A parlamentar local, Vicky Foxcroft, criticou o grupo Turning Point UK por seus protestos contínuos e pediu ao primeiro-ministro que condenasse o ódio e a divisão que eles estimulam. Rishi Sunak, em resposta, disse no Parlamento que todos merecem respeito e que “as pessoas devem ter permissão para se reunir livremente dentro dos limites da lei”.

Enquanto isso, o conselho propôs uma ordem de proteção do espaço público em todo o bairro de Lewisham, o que pode dificultar ainda mais a reunião de grupos nas ruas.
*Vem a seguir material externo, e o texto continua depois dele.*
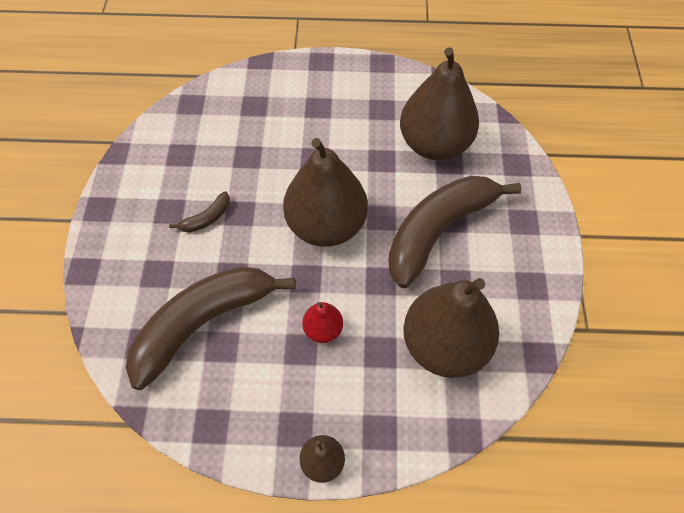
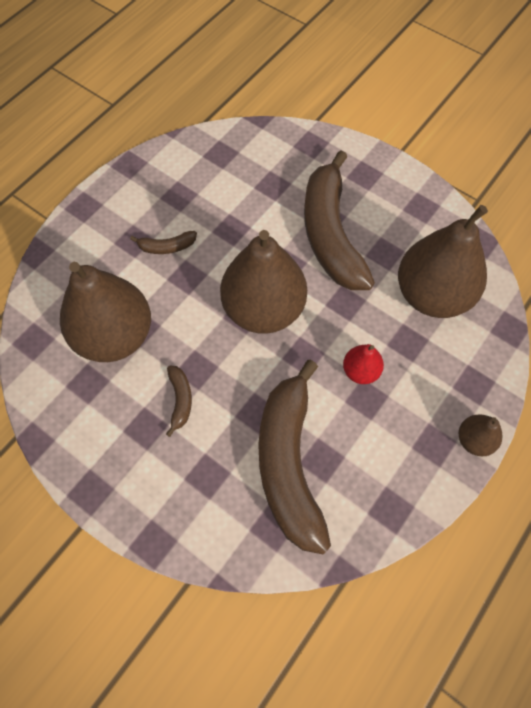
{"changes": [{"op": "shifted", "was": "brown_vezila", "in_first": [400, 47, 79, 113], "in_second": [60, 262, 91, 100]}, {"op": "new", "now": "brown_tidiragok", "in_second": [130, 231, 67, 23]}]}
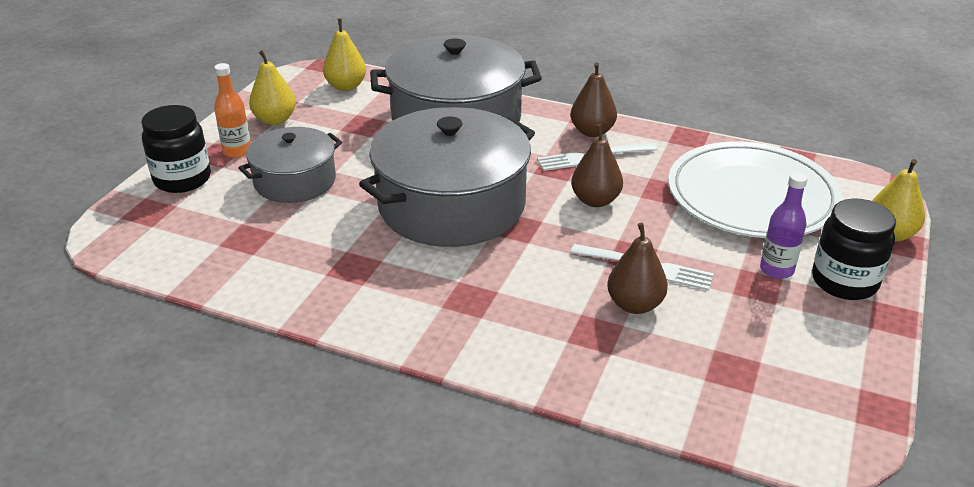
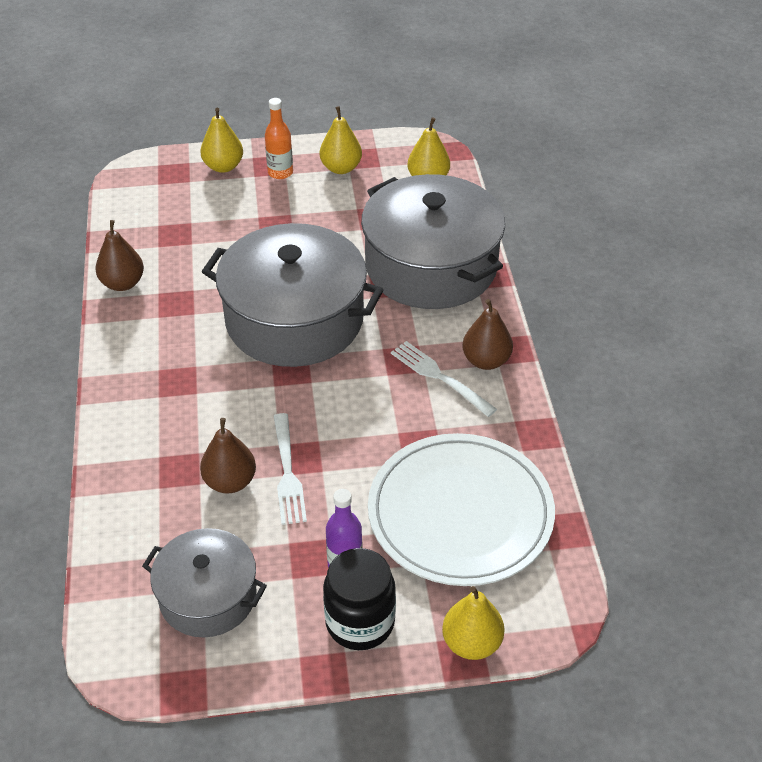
{"changes": [{"op": "swapped", "was": "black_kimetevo", "now": "yellow_vezila", "in_first": [141, 105, 70, 88], "in_second": [200, 108, 43, 65]}, {"op": "shifted", "was": "brown_vezila", "in_first": [571, 124, 52, 83], "in_second": [96, 220, 48, 71]}, {"op": "shifted", "was": "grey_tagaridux", "in_first": [239, 127, 103, 76], "in_second": [142, 528, 125, 109]}]}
Os oficiais afirmam que os novos poderes ajudarão a combater o comportamento antissocial, emitindo multas de £100 no local para bebedores de rua e avisos de penalidade fixa para “discurso ou música amplificada em espaço aberto”, juntamente com “acampamentos ilegais”. Críticos como Dhillon, no entanto, alertam que, na realidade, isso ajudará a criminalizar as comunidades ciganas, roma e viajantes, os sem-teto e os manifestantes pacíficos.

“Temos que ter cuidado para não excepcionalizar o exercício dos poderes da polícia em situações de protesto quando as comunidades negras, pardas e da classe trabalhadora enfrentam essas violências diariamente”, disse Dhillon.

Griff Ferris, que também participou do contraprotesto e testemunhou a prisão de Dhillon, disse que a comunidade esteve com ele em cada etapa do processo: “A galeria pública do tribunal estava repleta de apoiadores de Amar”.

Ferris disse que “moradores locais como Dhillon têm sido essenciais para galvanizar o apoio antifascista e impedir que a extrema direita chegue perto de seu alvo”, acrescentando: “A prisão e a acusação de uma pessoa de cor queer por celebrar a proteção de sua comunidade mostra a facilidade com que essas novas leis de protesto serão usadas para suprimir até mesmo a menor dissidência.

“As ações do Estado aqui mostram sua cumplicidade com a homofobia e transfobia violentas da extrema direita em protestos abertamente anti-LGBTQ+.”

O Met confirmou que uma segunda pessoa, Jamie Turvey, havia sido acusada de “usar palavras para causar assédio, alarme ou angústia (contrariando a Seção 5 da Lei de Ordem Pública)” em conexão com os eventos de 24 de junho.

Duas outras pessoas presas por suspeita de agressão foram liberadas sob fiança, acrescentou a força.